*Given passage*.
· · · · ·

You can’t get more hours in the day.
I can’t get more hours in the day.
Neither can anybody that you know.
But have you looked at your priorities lately? Have you examined the choices that you make that reveal the priorities that you have?
Your priorities matter more than how you spend your time. But this is tricky because, while it may be obvious to us (and everybody else) what our priorities are when we choose what to have at lunch between a roast beef sandwich or a vegetable dish, it’s only obvious to us (and not so much to anybody else) what our priorities are when we choose between being engaged or disengaged in a conflict.
Priority management reveals our deepest choices, desires, and motivations around, under, and above, the thing we talk about valuing the most—our time. Talking about the choices that undergird our priorities is not sexy or exciting. It’s sharp, cutting, and sometimes embarrassing. Which is why it’s easier to write about being productive, or “managing” time, rather than training adults in how to prioritize their lives by examining the stories they have chosen to create around their lives, and the lives of others.

· · · · ·

*Extracted material*.

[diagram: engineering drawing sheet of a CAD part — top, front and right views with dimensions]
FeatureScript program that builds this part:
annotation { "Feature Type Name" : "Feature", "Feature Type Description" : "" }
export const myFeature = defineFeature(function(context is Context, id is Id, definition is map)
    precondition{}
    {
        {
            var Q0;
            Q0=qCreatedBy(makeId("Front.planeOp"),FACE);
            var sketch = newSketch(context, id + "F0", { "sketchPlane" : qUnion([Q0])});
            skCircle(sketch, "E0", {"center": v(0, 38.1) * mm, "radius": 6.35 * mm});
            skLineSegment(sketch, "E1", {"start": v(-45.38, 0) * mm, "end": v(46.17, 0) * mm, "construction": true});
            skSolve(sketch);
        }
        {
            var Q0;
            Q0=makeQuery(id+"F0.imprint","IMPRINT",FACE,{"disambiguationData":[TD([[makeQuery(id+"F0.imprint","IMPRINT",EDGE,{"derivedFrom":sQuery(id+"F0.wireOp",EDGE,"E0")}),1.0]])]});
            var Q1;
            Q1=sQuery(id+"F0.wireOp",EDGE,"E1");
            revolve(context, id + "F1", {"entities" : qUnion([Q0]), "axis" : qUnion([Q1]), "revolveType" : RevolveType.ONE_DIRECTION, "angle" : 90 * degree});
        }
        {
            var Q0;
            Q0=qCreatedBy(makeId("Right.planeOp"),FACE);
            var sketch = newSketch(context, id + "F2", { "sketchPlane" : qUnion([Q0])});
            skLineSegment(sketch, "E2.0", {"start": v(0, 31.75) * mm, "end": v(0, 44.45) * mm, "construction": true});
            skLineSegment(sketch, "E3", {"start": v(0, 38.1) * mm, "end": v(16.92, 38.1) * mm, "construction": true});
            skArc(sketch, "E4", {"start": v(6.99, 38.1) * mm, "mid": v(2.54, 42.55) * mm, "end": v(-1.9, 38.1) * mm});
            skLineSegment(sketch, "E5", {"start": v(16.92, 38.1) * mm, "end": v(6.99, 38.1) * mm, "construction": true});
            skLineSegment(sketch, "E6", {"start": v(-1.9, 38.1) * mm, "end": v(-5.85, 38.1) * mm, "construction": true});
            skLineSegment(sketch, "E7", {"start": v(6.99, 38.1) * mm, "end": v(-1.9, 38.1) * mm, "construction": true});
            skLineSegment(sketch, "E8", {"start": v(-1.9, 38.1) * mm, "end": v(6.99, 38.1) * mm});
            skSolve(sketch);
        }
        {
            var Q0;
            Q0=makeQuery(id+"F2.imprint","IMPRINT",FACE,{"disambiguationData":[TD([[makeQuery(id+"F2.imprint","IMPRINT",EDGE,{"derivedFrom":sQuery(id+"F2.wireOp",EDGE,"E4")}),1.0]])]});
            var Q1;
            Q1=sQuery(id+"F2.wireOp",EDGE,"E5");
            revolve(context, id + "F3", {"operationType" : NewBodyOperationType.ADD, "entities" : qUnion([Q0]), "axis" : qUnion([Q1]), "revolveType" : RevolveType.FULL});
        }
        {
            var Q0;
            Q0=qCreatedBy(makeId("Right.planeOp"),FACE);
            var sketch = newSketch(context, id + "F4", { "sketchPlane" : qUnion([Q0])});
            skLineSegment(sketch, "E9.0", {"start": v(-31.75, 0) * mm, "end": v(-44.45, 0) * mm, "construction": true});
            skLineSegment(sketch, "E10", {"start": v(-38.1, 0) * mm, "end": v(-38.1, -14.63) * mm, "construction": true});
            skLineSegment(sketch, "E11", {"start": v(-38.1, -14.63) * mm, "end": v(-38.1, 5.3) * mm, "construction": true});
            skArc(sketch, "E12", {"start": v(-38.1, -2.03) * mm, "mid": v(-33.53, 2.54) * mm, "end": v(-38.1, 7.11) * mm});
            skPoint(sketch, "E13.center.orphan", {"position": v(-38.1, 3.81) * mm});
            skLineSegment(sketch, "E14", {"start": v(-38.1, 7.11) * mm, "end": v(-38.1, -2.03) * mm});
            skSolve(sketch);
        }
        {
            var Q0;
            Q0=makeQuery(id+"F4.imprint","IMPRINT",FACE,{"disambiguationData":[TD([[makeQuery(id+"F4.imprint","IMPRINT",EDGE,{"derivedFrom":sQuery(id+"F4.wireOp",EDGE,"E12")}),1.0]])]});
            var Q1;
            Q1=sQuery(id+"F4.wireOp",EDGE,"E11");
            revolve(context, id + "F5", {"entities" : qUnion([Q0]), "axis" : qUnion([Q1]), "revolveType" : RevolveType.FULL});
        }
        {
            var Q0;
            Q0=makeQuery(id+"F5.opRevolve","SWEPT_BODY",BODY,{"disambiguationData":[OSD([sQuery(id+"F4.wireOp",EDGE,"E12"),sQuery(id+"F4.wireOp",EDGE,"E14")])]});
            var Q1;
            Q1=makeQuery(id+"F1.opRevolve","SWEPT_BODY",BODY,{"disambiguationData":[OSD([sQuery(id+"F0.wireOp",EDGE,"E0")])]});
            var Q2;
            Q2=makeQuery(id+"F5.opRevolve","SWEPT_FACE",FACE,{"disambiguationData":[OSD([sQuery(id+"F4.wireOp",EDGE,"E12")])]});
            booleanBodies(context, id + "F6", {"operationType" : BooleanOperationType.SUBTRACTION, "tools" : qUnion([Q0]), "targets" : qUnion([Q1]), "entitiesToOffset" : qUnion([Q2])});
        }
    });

· · · · ·

Return the passage on priorities and time exactly, everything from "I can’t get" down to "that you have?".

*Output for this task*.
I can’t get more hours in the day.
Neither can anybody that you know.
But have you looked at your priorities lately? Have you examined the choices that you make that reveal the priorities that you have?